If you are looking to scale the mountain, it does offer steep grades and routes. However, if you are a beginner, there are some spots for you to try different top-rope options and grades. For those feeling more adventurous, the Amphitheater is the perfect place to conquer those sport routes. During the weekends, this spot can be bustling. For the best climbs, you will want to visit in the spring and fall as the temperatures start to fall.

Great Smoky Mountains / Photo by Kirk Thornton on Unsplash

The Great Smoky Mountains

The Great Smoky Mountains are one of the most visited and highest ranges in the United States. Throughout the park, you can find about 25 peaks over 6000 feet. This range extends from the Pigeon River gorge and heads over 70 miles to the Little Tennessee River. If you are a hiker, the Appalachian Trail travels across the spine of the mountain range. You will cross peaks like Clingmans Dome, Thunderhead Mountain, Charlies bunion, Old Black, and Mount Cammerer.

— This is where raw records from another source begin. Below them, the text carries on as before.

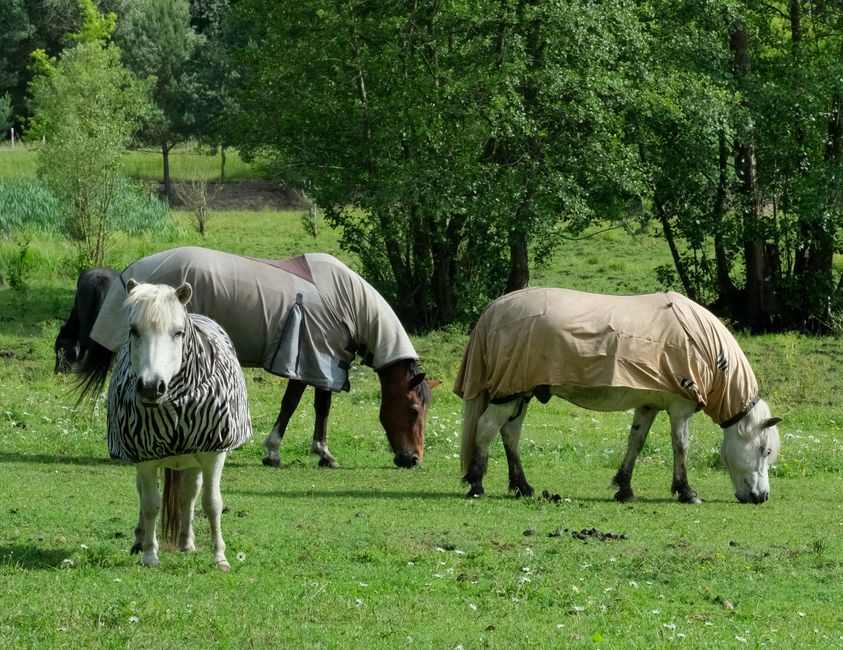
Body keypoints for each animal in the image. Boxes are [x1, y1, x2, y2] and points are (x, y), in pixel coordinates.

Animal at [77, 246, 436, 469]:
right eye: (413, 410)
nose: (413, 459)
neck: (346, 301)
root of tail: (131, 274)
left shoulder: (325, 362)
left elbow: (319, 407)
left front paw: (320, 453)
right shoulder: (311, 359)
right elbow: (295, 405)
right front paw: (279, 452)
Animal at [97, 280, 252, 570]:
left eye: (178, 333)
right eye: (134, 331)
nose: (150, 387)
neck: (177, 402)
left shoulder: (213, 452)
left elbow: (212, 503)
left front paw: (220, 557)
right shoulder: (144, 455)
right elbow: (150, 504)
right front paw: (149, 554)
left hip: (193, 462)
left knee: (189, 495)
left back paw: (187, 542)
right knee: (145, 494)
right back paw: (140, 540)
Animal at [454, 287, 782, 504]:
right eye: (764, 450)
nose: (761, 497)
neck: (705, 348)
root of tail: (494, 309)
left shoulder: (648, 405)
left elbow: (636, 442)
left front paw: (624, 489)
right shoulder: (680, 408)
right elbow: (681, 446)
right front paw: (686, 492)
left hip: (521, 394)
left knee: (510, 434)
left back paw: (522, 487)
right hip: (510, 394)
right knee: (486, 430)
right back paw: (477, 485)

For those wanting to climb the Smokies, there are several challenging mountain tops for you to scale. Since this national park is massive, you can find a quiet spot to try your hand at the park’s routes. In addition to the climbs, there are 114 shelters and backcountry campsites for those heading on the trails. Before you settle down for the night, you will need to check into the visitor center or ranger station for a free permit. The Great Smoky Mountains offer more than just hiking or mountain climbing. Some of these activities include horseback riding, whitewater rafting, and mountain biking.

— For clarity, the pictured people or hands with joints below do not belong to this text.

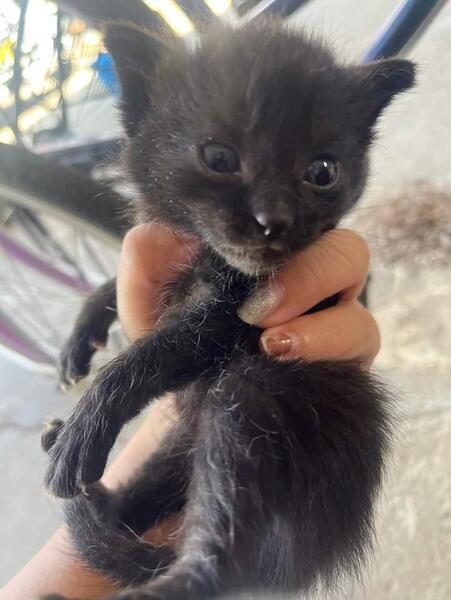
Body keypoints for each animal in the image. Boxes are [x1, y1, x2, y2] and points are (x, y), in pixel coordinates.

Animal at [43, 19, 415, 600]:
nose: (274, 220)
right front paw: (82, 334)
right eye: (218, 159)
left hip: (256, 397)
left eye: (322, 171)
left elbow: (161, 348)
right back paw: (101, 509)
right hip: (179, 447)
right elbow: (111, 285)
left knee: (225, 546)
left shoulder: (234, 319)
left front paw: (88, 419)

Crowders Mountain State Park / Facebook

Crowders Mountain – Gaston County

Located in Crowders Mountain State Park, Crowders Mountain rises up 800 feet from the ground. Named after Crowders Creek, and it was once the hunting grounds for the Cherokee and Catawba Indians. The park opened to the public in 1974, and it quickly became a popular rock climbing spot. Crowders Mountains’ cliffs are 100 to 150 feet in height. There is another monadnock called The Pinnacle, but no climbing is allowed on the structure. Crowders Mountain gets congested on the weekends, so you might want to head over there during the weekdays. For those climbers, you will need to obtain a free permit from the park rangers. Hikers are in luck. Several trails will lead to the summits on The Pinnacle and Crowders Mountains. On clear days, you can even see the skyscrapers in the city of Charlotte.

North Carolina is the home of many magnificent mountains and challenging cliffs. This state is one of the best places in the United States to set out for your next outdoor adventure.